At Certora, we write rules that describe desired properties of the system. If the rules can be violated, the Certora Verification Tool gives us a concrete counterexample that demonstrates the vulnerability. If the Prover determines that the rules cannot be violated, it provides proof that the contract satisfies the desired property.

The contract violated property is that transferring tokens should not increase the parties’ total assets (worth). Clearly, after transferring to a user with a greater profits-per-token, the parties’ total profit increases, increasing their worth. The Certora Prover finds the instance that allows that to happen.
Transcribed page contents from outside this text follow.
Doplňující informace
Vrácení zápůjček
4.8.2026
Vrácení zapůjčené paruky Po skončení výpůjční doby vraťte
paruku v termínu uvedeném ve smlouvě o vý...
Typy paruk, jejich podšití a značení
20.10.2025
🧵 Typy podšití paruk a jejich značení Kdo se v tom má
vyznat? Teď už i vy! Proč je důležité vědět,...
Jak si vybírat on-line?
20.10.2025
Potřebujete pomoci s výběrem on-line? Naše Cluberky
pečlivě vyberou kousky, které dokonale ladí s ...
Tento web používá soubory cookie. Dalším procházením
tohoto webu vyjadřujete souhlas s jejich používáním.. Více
rule increase_total_value_without_actually_adding_assets() {
    env e;
    address a;
    address b;
    uint amount;
    uint total_balance_before = assetsOf(e, a) + assetsOf(e, b);
    transferFrom(e, a, b, amount);
    uint total_balance_after = assetsOf(e, a) + assetsOf(e, b);
    assert (total_balance_after == total_balance_before);
}

Every contract that implements a transfer function should satisfy this property, and we recommend verifying it on every contract. For example, the same rule would also find the BOG finance vulnerability exploited on May 22, 2021.

Try it yourself

We implemented a small version of the Popsicle Finance contract with the same fees handling system. Take a look at the demo https://demo.certora.com/. The file `PopsicleBroken.sol` contains the vulnerable contract, which you can verify by selecting the `Popsicle.spec` and clicking “Start Verification”. We have corrected the `transferFrom` function as suggested above in the file `PopsicleFixed.sol`; verifying the Popsicle spec file against this version shows that the vulnerability has been fixed.

As discussed, the fix is to implement transfer, transferFrom methods instead of blindly inherit them from the ERC20 implementation as done in the broken version.